In many ways it was this big idea and the associated foresight that paved the way for the lab development of the future, as Regan and mine crews drained underground hoists of petroleum lubrication, replacing it with food-grade oils that would hold up in a flood. 

In addition to closing the mine, Regan and many others also worked with the state to help establish the S.D. Science and Technology Authority, which would eventually secure the former Homestake Gold Mine property for development into a federal underground laboratory. In this capacity, Regan acted as a consultant to create the safety plan for the re-entry of the mine, as well as to write the safety manual. When the S.D. Science and Technology Authority was established, Regan was the 12th employee hired for the team. 

Regan said he still remembers his initial walk-through to determine conditions on the 800-foot level, after it had been closed for a few years. 

“Getting back underground after the mine was closed, that was just an awesome feeling,” he said. “Those were fun inspections. As we went out we had a safety plan and we would take telephone wire with us in backpacks and every 500 feet we would call back and say we were OK. We would go out thousands of feet because we didn’t know what we had. It was a muddy mess, but it was a lot of fun.” 

Since that time, Regan has acted as the safety officer for the Sanford Lab, establishing relationships with area agencies to ensure the highest levels of safety at the lab.
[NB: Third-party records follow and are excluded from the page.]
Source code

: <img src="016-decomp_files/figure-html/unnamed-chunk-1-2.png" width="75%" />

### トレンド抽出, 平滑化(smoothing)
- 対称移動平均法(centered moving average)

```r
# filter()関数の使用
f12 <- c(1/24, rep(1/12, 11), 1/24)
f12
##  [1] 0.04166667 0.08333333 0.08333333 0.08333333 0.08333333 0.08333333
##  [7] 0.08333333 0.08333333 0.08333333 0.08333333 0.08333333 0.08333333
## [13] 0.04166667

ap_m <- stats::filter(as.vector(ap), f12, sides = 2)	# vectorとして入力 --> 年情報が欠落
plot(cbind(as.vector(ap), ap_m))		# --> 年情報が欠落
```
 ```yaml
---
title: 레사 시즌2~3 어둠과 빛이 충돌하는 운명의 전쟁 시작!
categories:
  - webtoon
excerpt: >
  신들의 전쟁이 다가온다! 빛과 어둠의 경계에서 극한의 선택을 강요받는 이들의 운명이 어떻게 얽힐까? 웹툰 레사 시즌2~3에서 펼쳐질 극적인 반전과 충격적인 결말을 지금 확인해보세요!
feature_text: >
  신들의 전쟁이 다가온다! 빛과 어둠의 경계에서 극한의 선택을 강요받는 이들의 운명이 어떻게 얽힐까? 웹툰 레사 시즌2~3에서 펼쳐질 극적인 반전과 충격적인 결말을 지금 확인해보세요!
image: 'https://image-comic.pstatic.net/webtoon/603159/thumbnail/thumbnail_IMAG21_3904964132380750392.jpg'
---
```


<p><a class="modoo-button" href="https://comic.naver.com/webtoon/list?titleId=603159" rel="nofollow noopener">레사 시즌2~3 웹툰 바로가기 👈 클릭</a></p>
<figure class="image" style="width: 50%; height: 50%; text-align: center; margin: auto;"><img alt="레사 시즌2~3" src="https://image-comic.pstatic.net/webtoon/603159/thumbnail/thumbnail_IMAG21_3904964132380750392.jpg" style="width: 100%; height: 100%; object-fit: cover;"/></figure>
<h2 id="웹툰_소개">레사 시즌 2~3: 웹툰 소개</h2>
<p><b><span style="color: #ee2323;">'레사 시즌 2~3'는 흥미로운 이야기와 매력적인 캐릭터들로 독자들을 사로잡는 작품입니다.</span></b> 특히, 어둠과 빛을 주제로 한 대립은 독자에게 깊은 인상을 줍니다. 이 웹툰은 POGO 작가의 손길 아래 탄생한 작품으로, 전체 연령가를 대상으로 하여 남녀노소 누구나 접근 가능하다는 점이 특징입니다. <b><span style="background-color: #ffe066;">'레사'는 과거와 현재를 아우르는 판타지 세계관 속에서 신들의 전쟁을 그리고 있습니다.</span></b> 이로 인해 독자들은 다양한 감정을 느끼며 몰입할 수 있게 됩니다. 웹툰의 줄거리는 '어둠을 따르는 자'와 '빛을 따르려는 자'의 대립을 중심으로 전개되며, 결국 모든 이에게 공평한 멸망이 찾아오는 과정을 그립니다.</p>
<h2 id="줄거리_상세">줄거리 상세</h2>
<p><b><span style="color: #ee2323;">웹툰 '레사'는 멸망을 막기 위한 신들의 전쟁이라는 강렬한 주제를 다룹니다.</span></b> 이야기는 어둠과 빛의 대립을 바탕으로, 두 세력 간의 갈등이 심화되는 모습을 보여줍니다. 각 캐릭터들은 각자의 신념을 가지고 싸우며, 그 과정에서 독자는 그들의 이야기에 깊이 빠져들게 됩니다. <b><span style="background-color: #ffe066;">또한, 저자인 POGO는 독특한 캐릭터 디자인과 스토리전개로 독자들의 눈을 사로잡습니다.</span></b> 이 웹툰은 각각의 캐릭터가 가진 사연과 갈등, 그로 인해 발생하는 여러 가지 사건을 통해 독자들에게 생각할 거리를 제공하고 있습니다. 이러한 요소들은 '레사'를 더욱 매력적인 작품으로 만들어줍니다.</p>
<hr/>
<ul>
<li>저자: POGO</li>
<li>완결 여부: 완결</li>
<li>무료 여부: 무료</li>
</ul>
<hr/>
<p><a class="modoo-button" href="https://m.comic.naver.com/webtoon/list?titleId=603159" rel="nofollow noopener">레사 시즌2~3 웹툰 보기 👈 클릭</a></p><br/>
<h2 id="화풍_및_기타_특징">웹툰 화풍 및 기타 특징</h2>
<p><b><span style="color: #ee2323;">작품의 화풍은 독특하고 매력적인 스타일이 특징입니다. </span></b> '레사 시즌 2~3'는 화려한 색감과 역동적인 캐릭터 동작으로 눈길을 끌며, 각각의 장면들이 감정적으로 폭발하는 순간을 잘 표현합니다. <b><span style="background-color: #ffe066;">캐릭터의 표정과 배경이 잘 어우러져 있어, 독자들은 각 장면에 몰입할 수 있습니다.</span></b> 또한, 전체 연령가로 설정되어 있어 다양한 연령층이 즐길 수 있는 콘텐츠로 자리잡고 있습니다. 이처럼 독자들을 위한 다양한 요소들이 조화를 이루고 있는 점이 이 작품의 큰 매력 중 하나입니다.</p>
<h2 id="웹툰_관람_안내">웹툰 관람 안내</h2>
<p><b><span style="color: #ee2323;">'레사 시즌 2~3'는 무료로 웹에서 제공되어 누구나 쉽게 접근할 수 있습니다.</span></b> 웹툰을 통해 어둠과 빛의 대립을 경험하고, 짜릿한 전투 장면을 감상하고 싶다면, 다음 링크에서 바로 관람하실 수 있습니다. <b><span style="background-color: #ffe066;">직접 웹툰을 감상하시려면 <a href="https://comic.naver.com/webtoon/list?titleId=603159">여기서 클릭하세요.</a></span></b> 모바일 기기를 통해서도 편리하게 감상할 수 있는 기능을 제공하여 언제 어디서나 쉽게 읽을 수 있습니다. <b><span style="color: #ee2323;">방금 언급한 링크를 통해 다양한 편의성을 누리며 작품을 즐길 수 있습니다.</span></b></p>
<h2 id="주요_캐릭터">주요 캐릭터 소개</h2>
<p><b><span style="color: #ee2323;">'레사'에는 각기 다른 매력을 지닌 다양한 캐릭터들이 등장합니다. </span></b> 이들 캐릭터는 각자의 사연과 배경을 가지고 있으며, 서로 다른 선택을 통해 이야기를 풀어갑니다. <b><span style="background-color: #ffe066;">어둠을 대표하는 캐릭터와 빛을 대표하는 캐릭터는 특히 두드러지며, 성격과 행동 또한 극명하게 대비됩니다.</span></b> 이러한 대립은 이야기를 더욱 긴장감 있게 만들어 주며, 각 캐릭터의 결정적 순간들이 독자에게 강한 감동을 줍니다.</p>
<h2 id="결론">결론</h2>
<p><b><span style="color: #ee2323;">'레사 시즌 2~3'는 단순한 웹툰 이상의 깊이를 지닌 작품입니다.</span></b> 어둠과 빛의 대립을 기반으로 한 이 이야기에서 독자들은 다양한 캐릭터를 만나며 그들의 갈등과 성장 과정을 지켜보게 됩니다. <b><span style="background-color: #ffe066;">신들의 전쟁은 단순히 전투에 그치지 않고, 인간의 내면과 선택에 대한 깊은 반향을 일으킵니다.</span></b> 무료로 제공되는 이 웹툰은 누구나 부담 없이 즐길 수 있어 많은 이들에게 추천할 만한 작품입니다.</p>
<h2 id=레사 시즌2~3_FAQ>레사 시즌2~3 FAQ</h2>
Some of his key accomplishments, he said, have been refurbishing major infrastructure at the lab, establishing an emergency response and mine rescue training program, creating an environment for a helicopter landing in a parking lot for emergency medical evacuation, and working to establish a relationship with the 82nd Civil Support team of the S.D. Army National Guard.  

After all of that, Regan said, it’s time to move on. 

“When looking at your yard, you don’t see just one blade of grass and decide it’s time to cut the yard,” he said. “You look at the whole yard. So I have looked at my whole career and I have looked at what I am doing, where I am with my family, and this community of Lead-Deadwood and the Northern Hills, and it’s just time to cut the grass. It’s just that time.” 

Though Regan said he doesn’t have any specific plans for retirement, he said he is looking forward to pursuing other possibilities — including becoming more active in his church, where he is an ordained Episcopalian deacon. But don’t look for him to relax too much, as Regan said he still plans to work with the lab as a consulting, temporary employee. In this capacity, Regan said, he will be providing training, doing emergency response consultations and underground risk assessment. 

“That’s probably good for me and I hope good for the laboratory,” he said. “I’m not retiring so I can do something. I am retiring so I can find out what I want to do.” 

Regan said he is proud to have been involved in the gold mine’s history, and part of building the Sanford Lab’s future. 

“Every time I go underground it is just such an honor to be part of this project,” he said. “We mined almost 126 years. A lot of good things have happened in this community because of this mine and a lot has been taken out of this good earth. Now our generation has the opportunity to get back into the underground and provide value for the future.”